[Records from a data collection]
·····

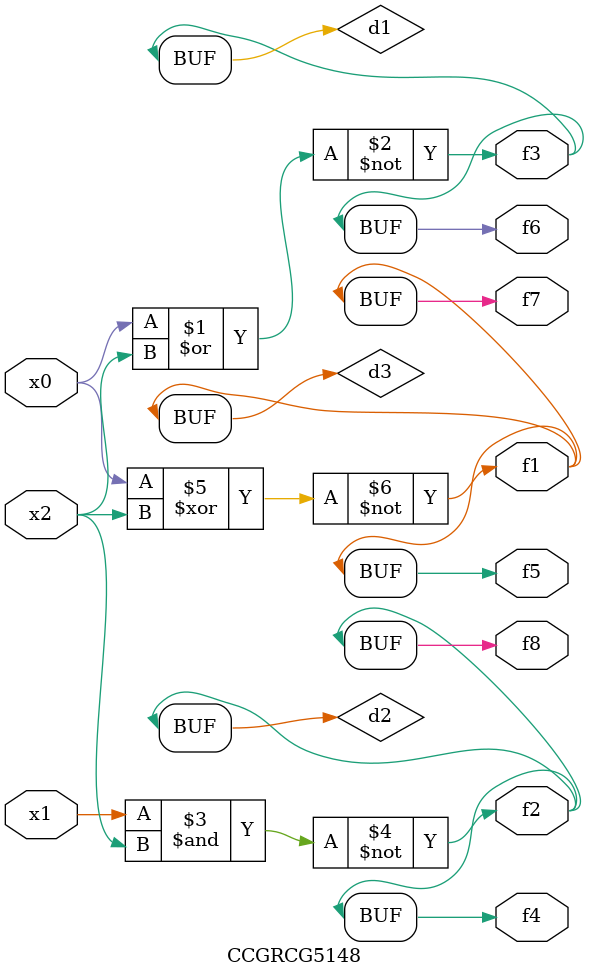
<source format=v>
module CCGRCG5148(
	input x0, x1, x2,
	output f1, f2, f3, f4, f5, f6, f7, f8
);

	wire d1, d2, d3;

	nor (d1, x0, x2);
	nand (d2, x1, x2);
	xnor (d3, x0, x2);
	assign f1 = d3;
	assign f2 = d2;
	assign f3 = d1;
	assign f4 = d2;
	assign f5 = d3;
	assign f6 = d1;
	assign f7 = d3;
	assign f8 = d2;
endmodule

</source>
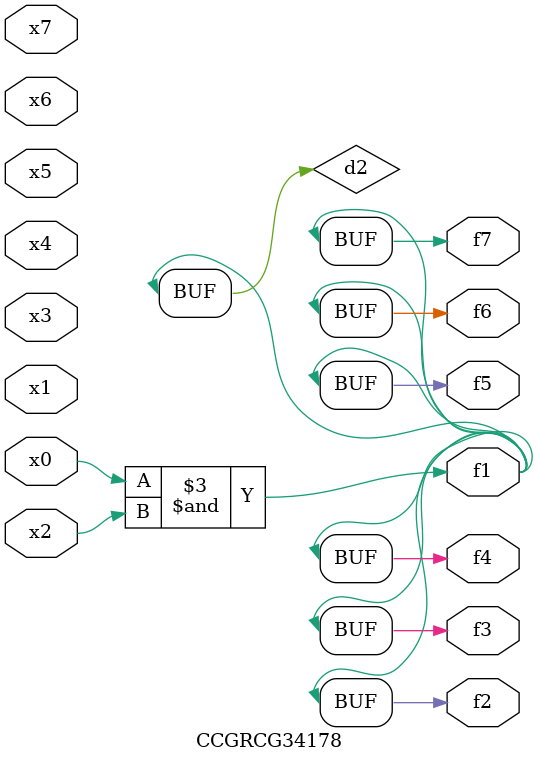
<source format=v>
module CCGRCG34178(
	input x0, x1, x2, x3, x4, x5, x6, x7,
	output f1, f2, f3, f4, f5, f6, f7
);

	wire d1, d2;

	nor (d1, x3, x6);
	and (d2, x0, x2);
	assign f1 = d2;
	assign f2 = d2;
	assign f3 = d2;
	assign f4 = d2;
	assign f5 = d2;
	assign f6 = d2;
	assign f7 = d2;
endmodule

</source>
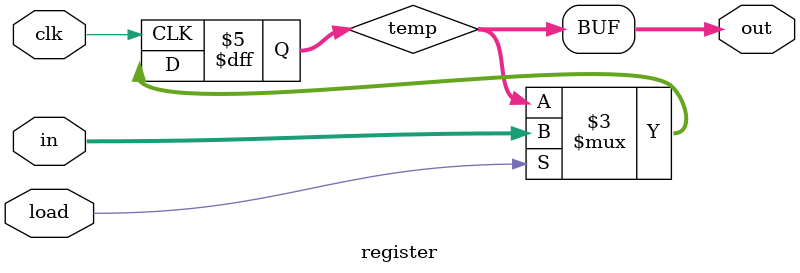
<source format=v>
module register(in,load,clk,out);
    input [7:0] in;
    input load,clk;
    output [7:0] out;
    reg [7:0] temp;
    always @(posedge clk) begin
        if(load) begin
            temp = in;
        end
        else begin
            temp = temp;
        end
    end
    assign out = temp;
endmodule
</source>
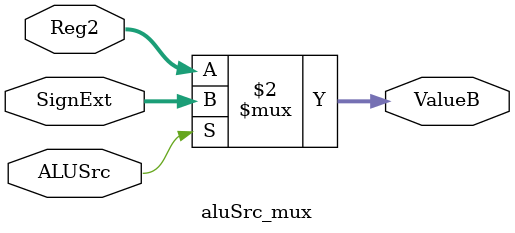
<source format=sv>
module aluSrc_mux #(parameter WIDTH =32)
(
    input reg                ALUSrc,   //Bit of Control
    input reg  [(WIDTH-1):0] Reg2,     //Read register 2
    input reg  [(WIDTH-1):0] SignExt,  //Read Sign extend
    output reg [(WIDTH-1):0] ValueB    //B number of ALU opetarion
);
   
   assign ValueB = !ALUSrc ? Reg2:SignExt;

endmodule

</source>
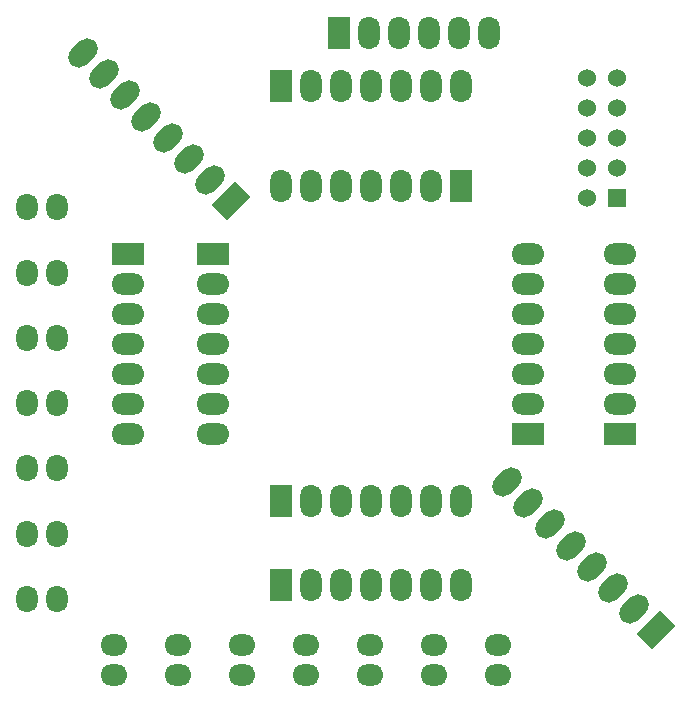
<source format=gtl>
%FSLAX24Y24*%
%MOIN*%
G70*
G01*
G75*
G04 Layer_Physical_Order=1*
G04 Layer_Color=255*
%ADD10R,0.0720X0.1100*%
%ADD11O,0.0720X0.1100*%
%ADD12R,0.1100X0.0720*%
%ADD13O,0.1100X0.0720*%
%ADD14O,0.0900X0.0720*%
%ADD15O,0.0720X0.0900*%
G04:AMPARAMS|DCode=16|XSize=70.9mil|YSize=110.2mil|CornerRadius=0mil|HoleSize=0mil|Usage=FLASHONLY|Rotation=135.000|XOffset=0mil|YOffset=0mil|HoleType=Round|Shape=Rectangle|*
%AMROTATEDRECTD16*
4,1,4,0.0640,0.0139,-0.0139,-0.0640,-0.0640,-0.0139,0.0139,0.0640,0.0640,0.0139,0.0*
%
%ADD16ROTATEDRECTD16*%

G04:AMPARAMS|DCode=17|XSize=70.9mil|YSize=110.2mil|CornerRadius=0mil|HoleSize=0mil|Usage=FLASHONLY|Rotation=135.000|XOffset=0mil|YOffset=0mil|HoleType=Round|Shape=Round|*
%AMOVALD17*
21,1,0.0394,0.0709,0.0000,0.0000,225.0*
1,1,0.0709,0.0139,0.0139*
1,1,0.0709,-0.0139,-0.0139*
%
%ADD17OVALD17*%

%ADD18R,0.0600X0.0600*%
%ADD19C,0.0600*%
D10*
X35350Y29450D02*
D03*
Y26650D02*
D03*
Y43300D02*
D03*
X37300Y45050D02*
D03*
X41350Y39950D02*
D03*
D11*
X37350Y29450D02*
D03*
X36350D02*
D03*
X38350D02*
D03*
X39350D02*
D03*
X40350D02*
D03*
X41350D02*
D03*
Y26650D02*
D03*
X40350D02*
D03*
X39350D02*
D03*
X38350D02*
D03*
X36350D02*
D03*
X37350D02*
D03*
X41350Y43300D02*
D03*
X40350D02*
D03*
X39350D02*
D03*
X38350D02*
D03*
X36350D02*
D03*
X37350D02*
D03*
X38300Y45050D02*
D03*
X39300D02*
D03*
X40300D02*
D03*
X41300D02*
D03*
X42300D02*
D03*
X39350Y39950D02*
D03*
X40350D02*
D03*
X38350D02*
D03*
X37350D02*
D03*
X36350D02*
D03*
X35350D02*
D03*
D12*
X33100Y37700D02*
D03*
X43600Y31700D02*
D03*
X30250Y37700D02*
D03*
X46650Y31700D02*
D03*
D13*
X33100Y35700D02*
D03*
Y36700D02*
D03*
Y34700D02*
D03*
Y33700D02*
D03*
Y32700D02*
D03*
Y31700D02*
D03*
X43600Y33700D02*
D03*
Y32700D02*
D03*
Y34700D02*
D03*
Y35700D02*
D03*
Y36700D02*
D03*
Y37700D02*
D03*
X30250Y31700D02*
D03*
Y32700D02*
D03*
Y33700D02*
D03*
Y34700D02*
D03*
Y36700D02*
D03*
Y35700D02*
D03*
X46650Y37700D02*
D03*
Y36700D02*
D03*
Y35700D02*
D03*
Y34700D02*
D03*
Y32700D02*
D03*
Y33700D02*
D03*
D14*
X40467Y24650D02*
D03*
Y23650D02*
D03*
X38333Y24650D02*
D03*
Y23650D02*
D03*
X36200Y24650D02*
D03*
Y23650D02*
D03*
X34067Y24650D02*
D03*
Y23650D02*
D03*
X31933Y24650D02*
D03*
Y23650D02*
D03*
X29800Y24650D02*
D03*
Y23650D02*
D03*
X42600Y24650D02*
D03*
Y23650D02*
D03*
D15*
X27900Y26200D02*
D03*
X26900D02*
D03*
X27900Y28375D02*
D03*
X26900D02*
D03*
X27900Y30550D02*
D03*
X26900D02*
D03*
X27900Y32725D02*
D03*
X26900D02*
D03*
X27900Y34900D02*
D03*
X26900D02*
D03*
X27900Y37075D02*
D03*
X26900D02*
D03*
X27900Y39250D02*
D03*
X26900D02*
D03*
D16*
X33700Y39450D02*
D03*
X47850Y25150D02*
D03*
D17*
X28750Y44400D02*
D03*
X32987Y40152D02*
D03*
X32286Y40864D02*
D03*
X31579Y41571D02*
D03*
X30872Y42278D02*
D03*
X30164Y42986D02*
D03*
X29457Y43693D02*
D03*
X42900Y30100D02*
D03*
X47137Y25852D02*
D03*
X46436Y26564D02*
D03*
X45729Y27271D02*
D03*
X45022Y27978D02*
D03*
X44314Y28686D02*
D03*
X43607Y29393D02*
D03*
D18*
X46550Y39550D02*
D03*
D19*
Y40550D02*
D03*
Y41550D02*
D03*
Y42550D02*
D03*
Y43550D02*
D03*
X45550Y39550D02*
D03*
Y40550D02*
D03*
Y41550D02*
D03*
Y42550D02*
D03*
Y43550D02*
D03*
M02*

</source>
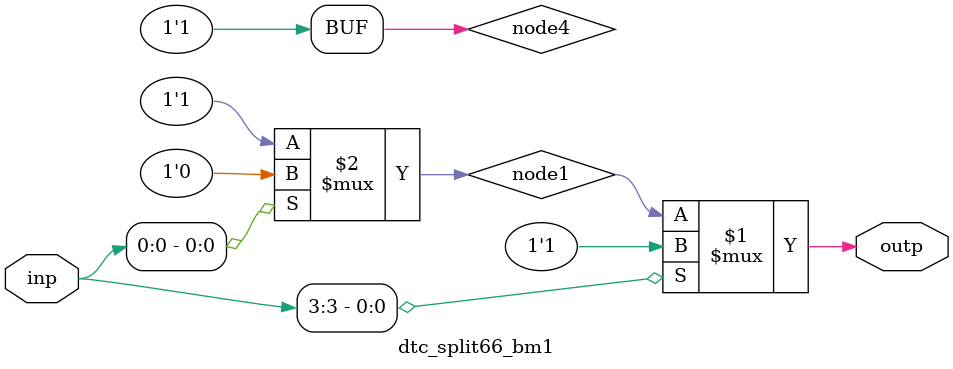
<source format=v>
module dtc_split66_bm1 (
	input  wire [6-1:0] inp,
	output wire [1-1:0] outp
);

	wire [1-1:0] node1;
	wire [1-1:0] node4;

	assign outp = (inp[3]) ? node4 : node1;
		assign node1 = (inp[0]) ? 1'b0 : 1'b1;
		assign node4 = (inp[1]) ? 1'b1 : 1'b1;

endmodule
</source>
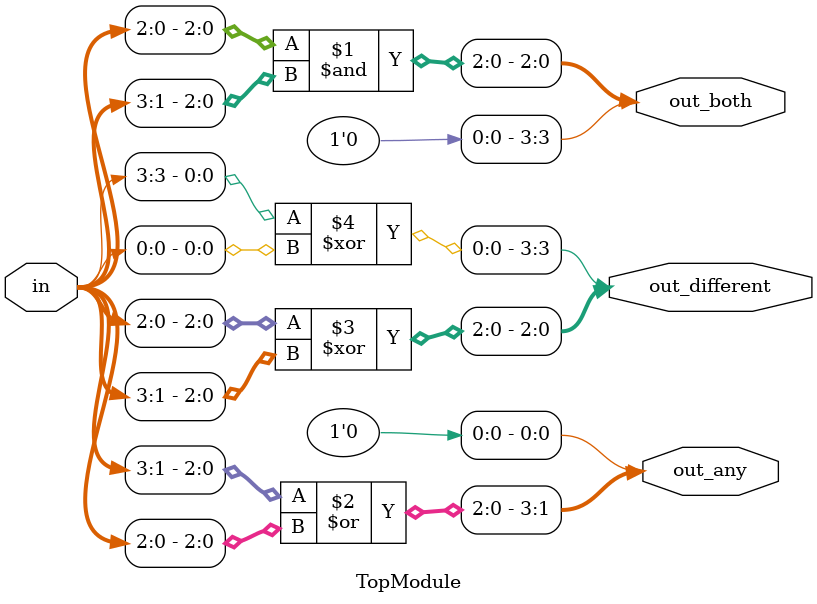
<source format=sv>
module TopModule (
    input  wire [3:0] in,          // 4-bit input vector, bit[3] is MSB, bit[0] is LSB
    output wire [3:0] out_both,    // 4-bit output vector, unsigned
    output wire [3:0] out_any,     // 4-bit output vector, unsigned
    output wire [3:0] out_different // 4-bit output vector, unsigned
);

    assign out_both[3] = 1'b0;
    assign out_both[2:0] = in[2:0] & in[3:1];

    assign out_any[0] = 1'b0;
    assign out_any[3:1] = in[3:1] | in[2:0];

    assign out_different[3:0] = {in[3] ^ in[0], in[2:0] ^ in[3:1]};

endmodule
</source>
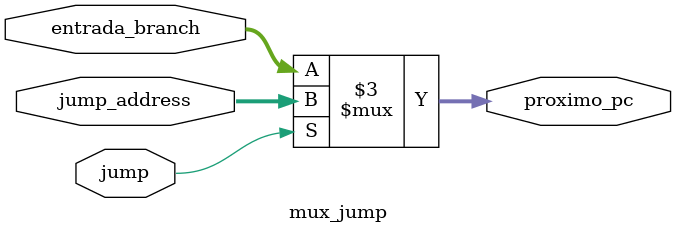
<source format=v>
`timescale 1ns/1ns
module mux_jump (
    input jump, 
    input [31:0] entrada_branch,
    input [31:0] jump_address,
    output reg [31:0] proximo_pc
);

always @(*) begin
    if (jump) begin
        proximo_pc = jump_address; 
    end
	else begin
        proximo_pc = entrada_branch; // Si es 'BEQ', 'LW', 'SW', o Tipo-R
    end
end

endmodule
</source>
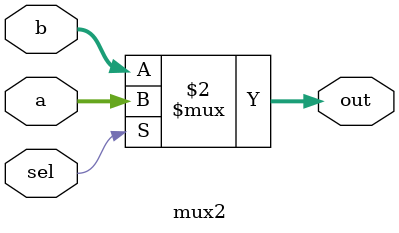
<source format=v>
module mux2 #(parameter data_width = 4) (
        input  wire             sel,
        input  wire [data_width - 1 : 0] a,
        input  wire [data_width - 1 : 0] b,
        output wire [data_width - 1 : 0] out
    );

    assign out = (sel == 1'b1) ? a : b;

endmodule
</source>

·····

_Exercise instructions_.
All lines in the entries above that hold the word "load" need to be copied.

_Response below_.
module register(in,load,clk,out);
    input load,clk;
        if(load) begin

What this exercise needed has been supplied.